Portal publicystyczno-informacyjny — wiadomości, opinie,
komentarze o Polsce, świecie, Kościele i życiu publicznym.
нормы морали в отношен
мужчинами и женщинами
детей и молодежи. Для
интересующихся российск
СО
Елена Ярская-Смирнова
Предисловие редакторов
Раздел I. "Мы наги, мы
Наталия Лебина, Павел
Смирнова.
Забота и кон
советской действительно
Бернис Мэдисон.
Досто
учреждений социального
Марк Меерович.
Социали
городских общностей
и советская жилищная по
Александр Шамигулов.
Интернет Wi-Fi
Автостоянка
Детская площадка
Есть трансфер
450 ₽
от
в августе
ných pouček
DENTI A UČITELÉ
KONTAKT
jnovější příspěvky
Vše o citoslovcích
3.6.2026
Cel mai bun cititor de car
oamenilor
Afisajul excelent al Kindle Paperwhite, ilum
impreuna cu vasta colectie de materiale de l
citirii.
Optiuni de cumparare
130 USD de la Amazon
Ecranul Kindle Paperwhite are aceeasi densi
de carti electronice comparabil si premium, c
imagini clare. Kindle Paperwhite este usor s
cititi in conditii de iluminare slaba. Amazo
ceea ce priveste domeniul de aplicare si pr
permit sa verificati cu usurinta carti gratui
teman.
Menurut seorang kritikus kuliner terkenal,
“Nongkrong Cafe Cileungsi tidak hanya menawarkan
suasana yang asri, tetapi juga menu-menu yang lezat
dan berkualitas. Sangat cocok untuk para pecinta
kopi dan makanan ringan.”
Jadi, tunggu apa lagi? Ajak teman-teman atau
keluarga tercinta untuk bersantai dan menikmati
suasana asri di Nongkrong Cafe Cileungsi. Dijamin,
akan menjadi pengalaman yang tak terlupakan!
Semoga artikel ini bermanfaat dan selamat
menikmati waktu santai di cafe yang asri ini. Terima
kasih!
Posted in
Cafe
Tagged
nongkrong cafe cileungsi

☆ ☆ ☆ ☆ ☆ ☆ ☆

INSTRUCTION ::
Reproduce the items above without any change, starting with their first line and going on through the line containing "Optiuni de cumparare", with both of those lines included.

WRITTEN SOLUTION ::
Portal publicystyczno-informacyjny — wiadomości, opinie,
komentarze o Polsce, świecie, Kościele i życiu publicznym.
нормы морали в отношен
мужчинами и женщинами
детей и молодежи. Для
интересующихся российск
СО
Елена Ярская-Смирнова
Предисловие редакторов
Раздел I. "Мы наги, мы
Наталия Лебина, Павел
Смирнова.
Забота и кон
советской действительно
Бернис Мэдисон.
Досто
учреждений социального
Марк Меерович.
Социали
городских общностей
и советская жилищная по
Александр Шамигулов.
Интернет Wi-Fi
Автостоянка
Детская площадка
Есть трансфер
450 ₽
от
в августе
ných pouček
DENTI A UČITELÉ
KONTAKT
jnovější příspěvky
Vše o citoslovcích
3.6.2026
Cel mai bun cititor de car
oamenilor
Afisajul excelent al Kindle Paperwhite, ilum
impreuna cu vasta colectie de materiale de l
citirii.
Optiuni de cumparare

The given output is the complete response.